Artificial intelligence
Artificial intelligence (AI) is wide-ranging branch of computer science concerned with building smart machines capable of performing tasks that typically require human intelligence. AI is an interdisciplinary science with multiple approaches, but advancements in machine learning and deep learning are creating a paradigm shift in virtually every sector of the tech industry.
Less than a decade after breaking the Nazi encryption machine Enigma and helping the Allied Forces win World War II, mathematician Alan Turing changed history a second time with a simple question: "Can machines think?"
Turing's paper "Computing Machinery and Intelligence" (1950), and it's subsequent Turing Test, established the fundamental goal and vision of artificial intelligence.
At it's core, AI is the branch of computer science that aims to answer Turing's question in the affirmative. It is the endeavor to replicate or simulate human intelligence in machines.
The expansive goal of artificial intelligence has given rise to many questions and debates. So much so, that no singular definition of the field is universally accepted.
The major limitation in defining AI as simply "building machines that are intelligent" is that it doesn't actually explain what artificial intelligence is? What makes a machine intelligent?
In their groundbreaking textbook Artificial Intelligence: A Modern Approach, authors Stuart Russell and Peter Norvig approach the question by unifying their work around the theme of intelligent agents in machines. With this in mind, AI is "the study of agents that receive percepts from the environment and perform actions." (Russel and Norvig viii)Norvig and Russell go on to explore four different approaches that have historically defined the field of AI:
- Thinking humanly
- Thinking rationally
- Acting humanly
- Acting rationally
Patrick Winston, the Ford professor of artificial intelligence and computer science at MIT, defines AI as "algorithms enabled by constraints, exposed by representations that support models targeted at loops that tie thinking, perception and action together."
While these definitions may seem abstract to the average person, they help focus the field as an area of computer science and provide a blueprint for infusing machines and programs with machine learning and other subsets of artificial intelligence.
While addressing a crowd at the Japan AI Experience in 2017, DataRobot CEO Jeremy Achin began his speech by offering the following definition of how AI is used today:
"AI is a computer system able to perform tasks that ordinarily require human intelligence... Many of these artificial intelligence systems are powered by machine learning, some of them are powered by deep learning and some of them are powered by very boring things like rules."
HOW IS AI USED?
Narrow AI: Sometimes referred to as "Weak AI," this kind of artificial intelligence operates within a limited context and is a simulation of human intelligence.
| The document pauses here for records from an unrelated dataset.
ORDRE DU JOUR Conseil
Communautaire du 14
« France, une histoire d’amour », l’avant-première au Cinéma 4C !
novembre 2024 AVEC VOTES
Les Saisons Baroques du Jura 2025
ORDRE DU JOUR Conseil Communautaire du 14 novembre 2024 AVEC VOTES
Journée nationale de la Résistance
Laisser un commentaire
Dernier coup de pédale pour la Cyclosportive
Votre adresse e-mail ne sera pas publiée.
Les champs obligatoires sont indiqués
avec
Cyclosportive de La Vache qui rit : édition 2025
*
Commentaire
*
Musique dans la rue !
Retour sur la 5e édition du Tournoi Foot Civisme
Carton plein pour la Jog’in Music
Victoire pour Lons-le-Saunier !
Narrow AI is often focused on performing a single task extremely well and while these machines may seem intelligent, they are operating under far more constraints and limitations than even the most basic human intelligence.
Artificial General Intelligence (AGI): AGI, sometimes referred to as "Strong AI," is the kind of artificial intelligence we see in the movies, like the robots from Westworld or Data from Star Trek: The Next Generation. AGI is a machine with general intelligence and, much like a human being, it can apply that intelligence to solve any problem.